> [What you should do] Without any pictures, print the lines below from the one that has "right back paw: (215, 622)" through the one that has "right back paw: (187, 192)", exactly and nothing else.

[[ Data excerpts, beginning ]]

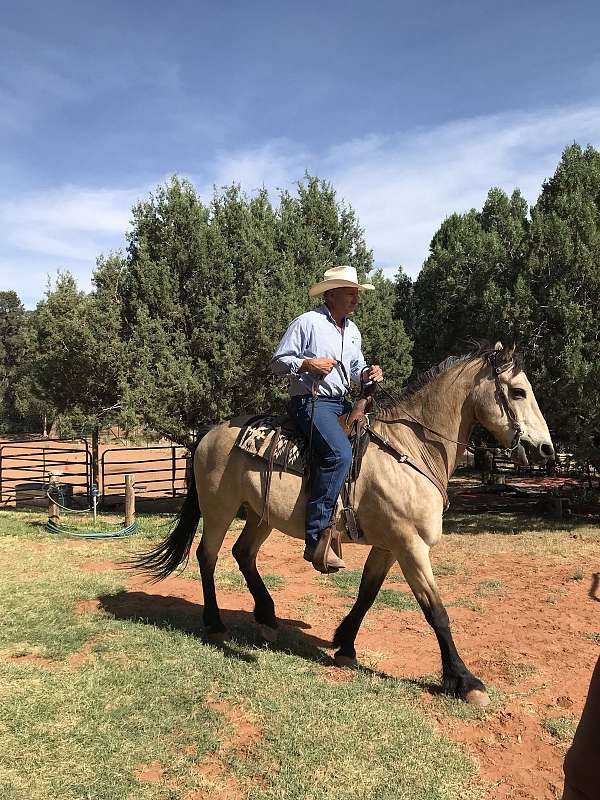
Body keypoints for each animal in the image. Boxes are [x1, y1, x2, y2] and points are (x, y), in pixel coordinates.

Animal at [134, 340, 556, 704]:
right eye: (518, 392)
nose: (545, 449)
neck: (411, 451)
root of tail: (209, 433)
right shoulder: (410, 545)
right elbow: (436, 611)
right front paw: (464, 680)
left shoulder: (389, 545)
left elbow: (367, 593)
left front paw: (345, 645)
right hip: (219, 510)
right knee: (208, 556)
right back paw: (215, 622)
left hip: (260, 515)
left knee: (243, 553)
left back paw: (267, 616)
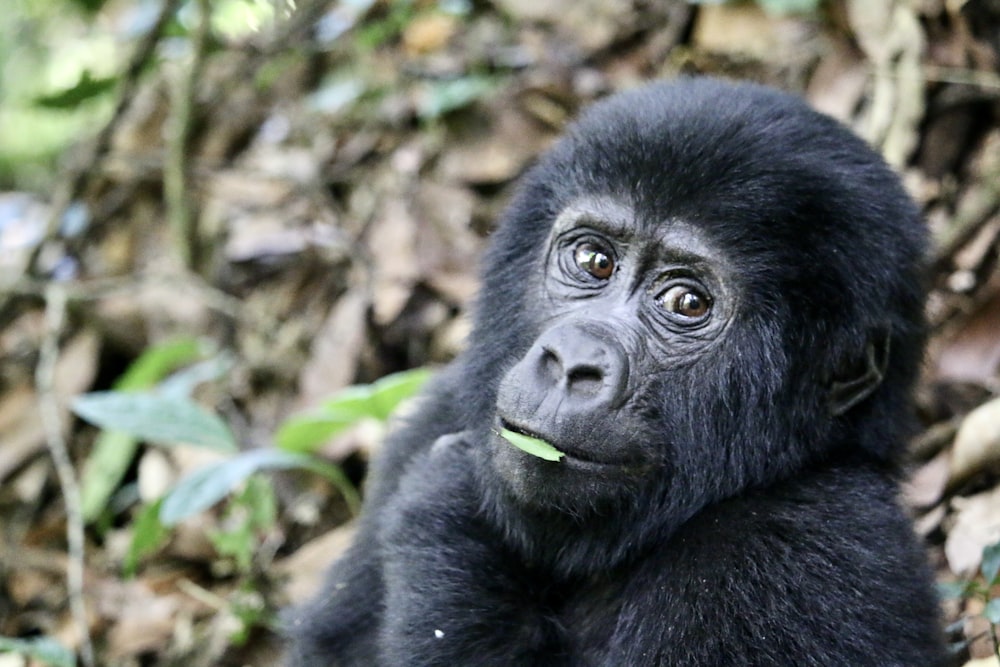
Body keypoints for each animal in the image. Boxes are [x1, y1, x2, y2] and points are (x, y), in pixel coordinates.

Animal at [288, 75, 944, 664]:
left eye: (688, 302)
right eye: (594, 260)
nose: (572, 362)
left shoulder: (805, 546)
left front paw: (446, 517)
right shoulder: (438, 411)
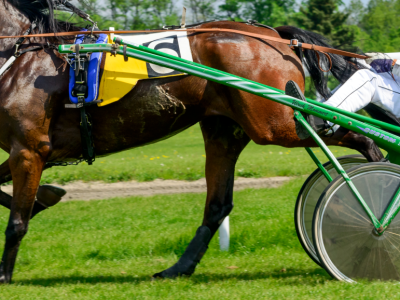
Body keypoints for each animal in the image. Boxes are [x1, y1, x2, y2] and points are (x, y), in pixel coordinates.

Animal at [0, 0, 382, 282]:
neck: (24, 59)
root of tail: (275, 36)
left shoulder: (30, 149)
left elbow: (17, 221)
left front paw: (5, 275)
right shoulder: (25, 151)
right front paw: (46, 197)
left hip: (273, 123)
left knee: (348, 131)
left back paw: (377, 189)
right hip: (225, 129)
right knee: (217, 205)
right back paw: (178, 268)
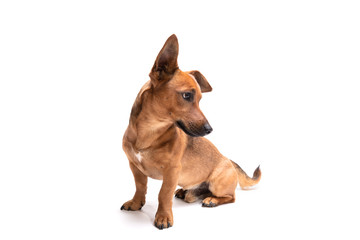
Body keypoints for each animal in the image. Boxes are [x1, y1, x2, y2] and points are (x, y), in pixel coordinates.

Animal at [121, 34, 262, 229]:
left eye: (200, 99)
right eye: (187, 95)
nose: (210, 129)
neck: (150, 132)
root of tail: (228, 160)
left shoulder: (172, 171)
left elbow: (163, 194)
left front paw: (163, 216)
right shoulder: (134, 166)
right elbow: (140, 187)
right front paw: (136, 203)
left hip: (218, 184)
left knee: (230, 197)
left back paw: (212, 200)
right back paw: (187, 192)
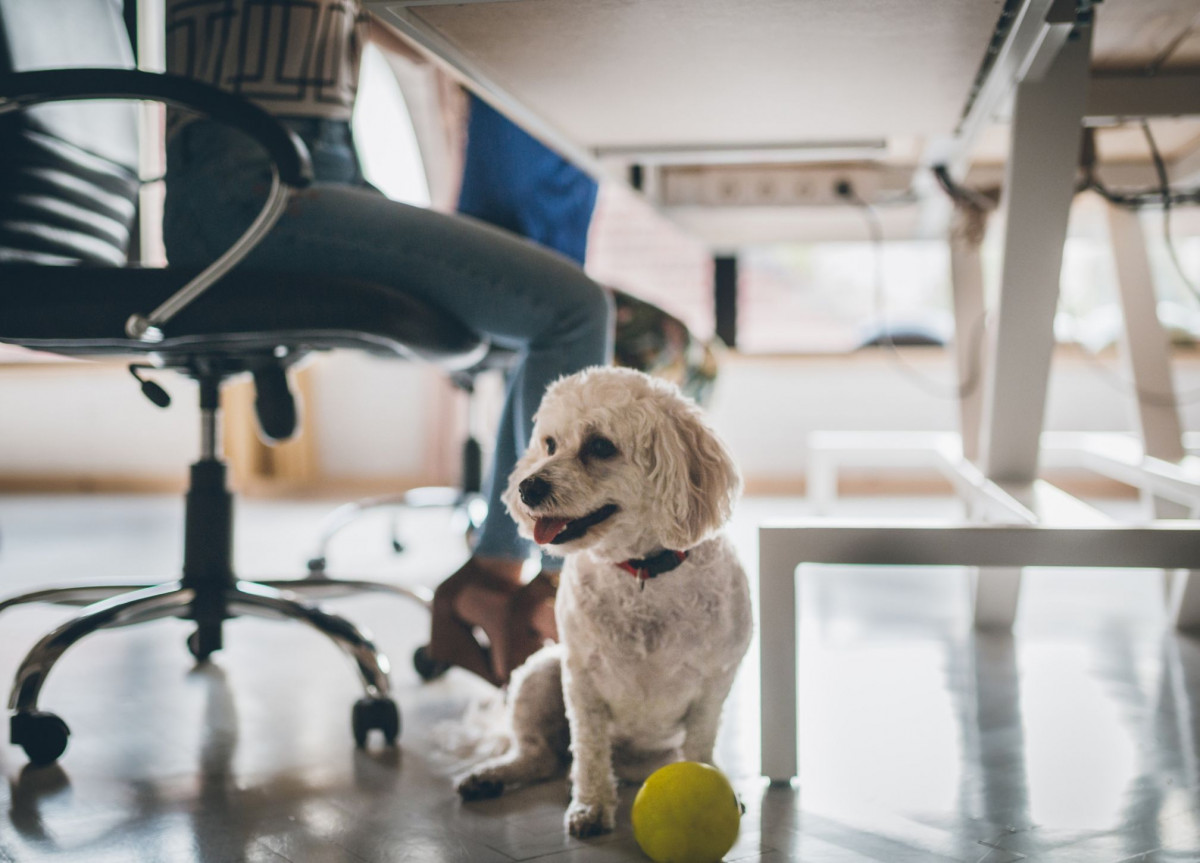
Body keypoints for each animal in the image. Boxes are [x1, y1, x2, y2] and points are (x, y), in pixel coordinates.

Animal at [456, 367, 748, 840]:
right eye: (549, 444)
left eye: (600, 446)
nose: (527, 487)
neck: (640, 571)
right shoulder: (582, 682)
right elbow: (590, 751)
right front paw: (591, 805)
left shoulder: (713, 685)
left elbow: (700, 743)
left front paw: (707, 786)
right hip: (539, 672)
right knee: (541, 755)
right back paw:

[[ Data excerpts, end ]]

> [Response box]
right back paw: (215, 622)
left hip: (260, 515)
left knee: (243, 553)
left back paw: (267, 616)
Body keypoints for each animal in the image. Boxes are [x1, y1, x2, y2] and points are (x, y), in pixel coordinates.

Animal at [288, 75, 944, 664]:
left eye: (688, 302)
right eye: (594, 260)
nose: (572, 362)
left shoulder: (805, 546)
left front paw: (446, 517)
right shoulder: (438, 411)
Body keypoints for each animal in the image. Boxes are [x1, y1, x2, y2] and points are (x, y), in pixel coordinates.

Animal at [0, 0, 382, 282]:
neck: (24, 59)
root of tail: (275, 36)
left shoulder: (30, 149)
left elbow: (17, 221)
left front paw: (5, 275)
right shoulder: (25, 151)
right front paw: (46, 197)
left hip: (273, 123)
left knee: (348, 131)
left back paw: (377, 189)
right hip: (225, 129)
right knee: (217, 205)
right back paw: (178, 268)
Body keypoints for each animal in the image. Boxes are [x1, y1, x2, y2] and points are (x, y), in pixel coordinates.

Animal at [121, 34, 262, 229]:
left eye: (200, 99)
right eye: (187, 95)
nose: (210, 129)
neck: (150, 132)
root of tail: (228, 160)
left shoulder: (172, 171)
left elbow: (163, 194)
left front paw: (163, 216)
right shoulder: (134, 166)
right elbow: (140, 187)
right front paw: (136, 203)
left hip: (218, 184)
left knee: (230, 197)
left back paw: (212, 200)
right back paw: (187, 192)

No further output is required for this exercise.